[OFBiz] Dev - UI mutations, system promotion and other stories...
Adrian Crum
adrianc at hlmksw.com
Mon Apr 4 11:06:35 EDT 2005
Ean,
I truly appreciate the comments. I like to see other people's
perspectives of OFBiz.
My work with OFBiz involves adapting it to work as a back office
application for my employer (we don't use the eCommerce component). I
agree that much of the UI is too complicated (or vague) for a typical
office employee to use. The approach I've taken is to build simplified
UI components upon the OFBiz services.
One of the recurring problems I've run into with my work on OFBiz, is
the code redundancy - too many files are copied into components, instead
of components sharing common files. That's why I'm pushing for (and
contributing back to OFBiz) the common template ideas and the
component-specified CSS files idea.
One of the things I've implemented here is user-specified UI themes. I'm
sure that concept seems frivolous to many of the OFBiz developers. But
like the Wiki interface you mentioned, it makes the interface more
interesting and fun to use.
Ean Schuessler wrote:
> I would like changes to be even more direct. I think a common problem that we
> have (and this occurs in many places) is that the admin interfaces are geared
> to people who are basically at the level of knowledge of the programmers. The
> interfaces are easy enough to use but almost uniformly I find that clients
> are very intimidated until they receive some training.
>
> The Wiki interface, on the other hand, usually requires little more than a 2
> minute demonstration before users are eager to give it a try. That is the
> reaction I'm looking for as opposed to the current content management
> interface.
>
> I think we need to look for ways to make things more "peel the onion"

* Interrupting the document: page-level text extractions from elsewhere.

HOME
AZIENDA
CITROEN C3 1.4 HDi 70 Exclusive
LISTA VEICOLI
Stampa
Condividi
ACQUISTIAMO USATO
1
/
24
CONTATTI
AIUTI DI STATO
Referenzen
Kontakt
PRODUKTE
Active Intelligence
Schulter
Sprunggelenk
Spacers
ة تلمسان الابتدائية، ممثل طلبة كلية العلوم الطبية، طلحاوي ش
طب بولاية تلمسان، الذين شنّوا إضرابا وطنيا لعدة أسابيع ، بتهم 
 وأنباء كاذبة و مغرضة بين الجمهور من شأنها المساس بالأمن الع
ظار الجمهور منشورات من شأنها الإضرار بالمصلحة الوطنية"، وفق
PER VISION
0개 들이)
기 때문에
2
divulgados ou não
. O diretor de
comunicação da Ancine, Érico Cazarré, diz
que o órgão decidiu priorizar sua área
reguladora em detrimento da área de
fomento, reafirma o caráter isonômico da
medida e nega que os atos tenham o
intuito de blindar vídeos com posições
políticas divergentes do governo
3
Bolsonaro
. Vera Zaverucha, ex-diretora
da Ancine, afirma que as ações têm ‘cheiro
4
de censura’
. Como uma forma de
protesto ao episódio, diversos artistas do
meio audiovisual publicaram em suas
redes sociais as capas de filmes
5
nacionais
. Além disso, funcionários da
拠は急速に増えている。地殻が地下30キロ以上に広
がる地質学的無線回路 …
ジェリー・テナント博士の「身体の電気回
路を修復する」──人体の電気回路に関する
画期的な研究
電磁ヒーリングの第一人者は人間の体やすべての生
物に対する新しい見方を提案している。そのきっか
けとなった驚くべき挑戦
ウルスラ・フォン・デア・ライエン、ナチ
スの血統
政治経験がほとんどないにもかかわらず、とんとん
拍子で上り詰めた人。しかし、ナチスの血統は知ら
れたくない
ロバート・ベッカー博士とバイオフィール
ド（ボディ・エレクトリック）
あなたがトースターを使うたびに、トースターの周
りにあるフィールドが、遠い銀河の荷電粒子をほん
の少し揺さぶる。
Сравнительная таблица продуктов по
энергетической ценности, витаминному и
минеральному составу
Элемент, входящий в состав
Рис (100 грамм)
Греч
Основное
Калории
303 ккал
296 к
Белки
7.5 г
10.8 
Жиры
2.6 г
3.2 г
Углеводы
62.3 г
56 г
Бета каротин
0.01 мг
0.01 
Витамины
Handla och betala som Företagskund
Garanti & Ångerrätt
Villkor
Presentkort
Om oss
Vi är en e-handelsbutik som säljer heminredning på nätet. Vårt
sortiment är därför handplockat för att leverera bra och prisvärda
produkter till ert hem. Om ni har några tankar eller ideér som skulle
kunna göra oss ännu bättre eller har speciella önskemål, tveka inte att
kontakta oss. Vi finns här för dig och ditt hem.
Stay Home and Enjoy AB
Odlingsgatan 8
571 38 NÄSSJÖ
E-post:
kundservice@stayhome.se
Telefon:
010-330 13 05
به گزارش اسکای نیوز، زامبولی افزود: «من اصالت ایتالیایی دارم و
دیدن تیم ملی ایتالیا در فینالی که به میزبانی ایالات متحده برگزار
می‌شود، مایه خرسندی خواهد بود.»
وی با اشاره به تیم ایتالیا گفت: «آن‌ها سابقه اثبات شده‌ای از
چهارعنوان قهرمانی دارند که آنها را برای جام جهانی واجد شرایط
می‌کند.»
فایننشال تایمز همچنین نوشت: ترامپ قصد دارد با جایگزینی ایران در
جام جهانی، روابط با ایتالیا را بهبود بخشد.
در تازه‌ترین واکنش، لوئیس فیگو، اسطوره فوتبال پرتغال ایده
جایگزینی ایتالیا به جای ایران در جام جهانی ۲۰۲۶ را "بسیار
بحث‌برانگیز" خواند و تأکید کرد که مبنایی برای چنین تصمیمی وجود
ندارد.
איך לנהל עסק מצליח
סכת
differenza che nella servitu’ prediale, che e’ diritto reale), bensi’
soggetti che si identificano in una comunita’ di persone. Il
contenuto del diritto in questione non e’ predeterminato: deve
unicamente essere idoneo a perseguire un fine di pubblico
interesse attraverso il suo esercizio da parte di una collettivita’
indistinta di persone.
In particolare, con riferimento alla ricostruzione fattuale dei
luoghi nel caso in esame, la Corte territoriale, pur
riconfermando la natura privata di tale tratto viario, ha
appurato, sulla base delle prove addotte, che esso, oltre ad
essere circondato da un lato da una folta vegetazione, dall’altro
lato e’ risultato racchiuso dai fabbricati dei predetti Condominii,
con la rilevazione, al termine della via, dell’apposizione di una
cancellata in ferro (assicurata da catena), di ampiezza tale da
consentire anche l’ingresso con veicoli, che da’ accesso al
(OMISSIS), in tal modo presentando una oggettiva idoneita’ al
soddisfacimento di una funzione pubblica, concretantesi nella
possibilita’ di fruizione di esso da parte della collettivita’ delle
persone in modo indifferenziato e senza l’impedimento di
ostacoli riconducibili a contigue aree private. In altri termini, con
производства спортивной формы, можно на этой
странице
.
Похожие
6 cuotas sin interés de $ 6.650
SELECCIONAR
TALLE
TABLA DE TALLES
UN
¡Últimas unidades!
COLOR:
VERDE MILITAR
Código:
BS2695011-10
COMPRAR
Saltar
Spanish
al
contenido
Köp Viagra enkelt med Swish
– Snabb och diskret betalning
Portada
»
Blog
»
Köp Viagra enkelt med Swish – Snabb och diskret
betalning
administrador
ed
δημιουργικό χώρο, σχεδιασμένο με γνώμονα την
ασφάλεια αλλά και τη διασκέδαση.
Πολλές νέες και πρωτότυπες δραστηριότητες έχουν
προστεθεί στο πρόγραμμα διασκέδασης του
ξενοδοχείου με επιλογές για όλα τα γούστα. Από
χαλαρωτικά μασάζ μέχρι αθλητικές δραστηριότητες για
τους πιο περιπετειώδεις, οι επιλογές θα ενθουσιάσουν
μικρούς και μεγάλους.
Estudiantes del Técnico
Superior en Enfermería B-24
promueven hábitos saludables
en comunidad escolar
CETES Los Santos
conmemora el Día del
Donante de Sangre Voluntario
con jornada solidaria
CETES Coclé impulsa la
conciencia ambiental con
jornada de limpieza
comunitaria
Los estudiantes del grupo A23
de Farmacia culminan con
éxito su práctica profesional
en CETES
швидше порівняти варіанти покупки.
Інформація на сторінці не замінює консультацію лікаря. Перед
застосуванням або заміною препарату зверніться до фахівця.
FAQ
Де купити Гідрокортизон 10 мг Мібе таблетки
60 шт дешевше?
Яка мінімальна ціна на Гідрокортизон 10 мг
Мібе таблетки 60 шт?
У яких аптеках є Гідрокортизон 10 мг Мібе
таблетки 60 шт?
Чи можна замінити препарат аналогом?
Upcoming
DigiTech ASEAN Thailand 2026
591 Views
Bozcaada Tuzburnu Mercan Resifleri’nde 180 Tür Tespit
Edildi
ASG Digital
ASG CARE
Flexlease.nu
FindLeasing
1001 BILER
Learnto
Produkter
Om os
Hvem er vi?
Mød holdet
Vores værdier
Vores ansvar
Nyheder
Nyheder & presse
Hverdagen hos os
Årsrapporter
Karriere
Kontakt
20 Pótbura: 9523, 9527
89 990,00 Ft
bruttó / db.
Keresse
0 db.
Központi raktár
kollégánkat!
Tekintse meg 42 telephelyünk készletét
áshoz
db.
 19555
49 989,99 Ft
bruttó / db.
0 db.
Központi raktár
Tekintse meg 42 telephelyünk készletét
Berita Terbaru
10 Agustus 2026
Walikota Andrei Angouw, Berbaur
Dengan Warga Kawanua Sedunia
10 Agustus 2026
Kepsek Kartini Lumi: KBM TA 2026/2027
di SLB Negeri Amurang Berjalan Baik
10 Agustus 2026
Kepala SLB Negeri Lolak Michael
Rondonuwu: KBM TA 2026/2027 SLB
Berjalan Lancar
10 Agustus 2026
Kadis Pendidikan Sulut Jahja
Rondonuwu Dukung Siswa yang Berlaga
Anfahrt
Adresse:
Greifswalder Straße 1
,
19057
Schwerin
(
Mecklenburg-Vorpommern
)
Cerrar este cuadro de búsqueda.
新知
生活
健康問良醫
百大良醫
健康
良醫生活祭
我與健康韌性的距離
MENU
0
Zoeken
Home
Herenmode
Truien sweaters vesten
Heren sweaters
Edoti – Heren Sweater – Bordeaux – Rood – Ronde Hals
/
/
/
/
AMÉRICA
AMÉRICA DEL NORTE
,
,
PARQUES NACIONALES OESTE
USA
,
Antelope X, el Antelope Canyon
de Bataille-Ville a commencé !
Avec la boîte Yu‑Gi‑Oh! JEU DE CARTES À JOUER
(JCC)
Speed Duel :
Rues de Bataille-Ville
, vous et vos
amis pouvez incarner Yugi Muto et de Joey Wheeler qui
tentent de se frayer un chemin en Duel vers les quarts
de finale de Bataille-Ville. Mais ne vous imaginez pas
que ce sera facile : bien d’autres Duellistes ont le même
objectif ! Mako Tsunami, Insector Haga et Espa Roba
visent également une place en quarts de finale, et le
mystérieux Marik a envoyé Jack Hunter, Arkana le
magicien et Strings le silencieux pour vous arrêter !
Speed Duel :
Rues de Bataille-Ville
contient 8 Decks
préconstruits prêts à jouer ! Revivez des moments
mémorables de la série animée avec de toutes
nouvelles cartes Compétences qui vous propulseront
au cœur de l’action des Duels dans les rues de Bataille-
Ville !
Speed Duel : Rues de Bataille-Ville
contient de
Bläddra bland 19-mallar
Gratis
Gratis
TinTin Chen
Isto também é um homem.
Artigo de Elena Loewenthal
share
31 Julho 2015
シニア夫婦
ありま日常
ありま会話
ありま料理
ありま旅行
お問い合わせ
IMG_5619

> oriented. Make interfaces high-level and task centric, exposing people only
> to what they need to achieve common tasks. The danger, of course, is the
> Microsoft phenomena where things are easy until they get hard and then they
> are very hard. How exactly to avoid that isn't entirely clear to me.
>
> Am I rambling?
>
> On Thursday 31 March 2005 12:12 pm, Adrian Crum wrote:
>
>>I was picturing developers using whatever tools they're familiar with -
>>using their local FS, then going to an OFBiz webpage to "commit" those
>>changes to OFBiz. The "commit" process would scoop up the changes from
>>the local FS and put them in the DB. What motivated that idea was the
>>"restarting the webserver" problem. But as you point out, it doesn't
>>make it any easier for developers otherwise.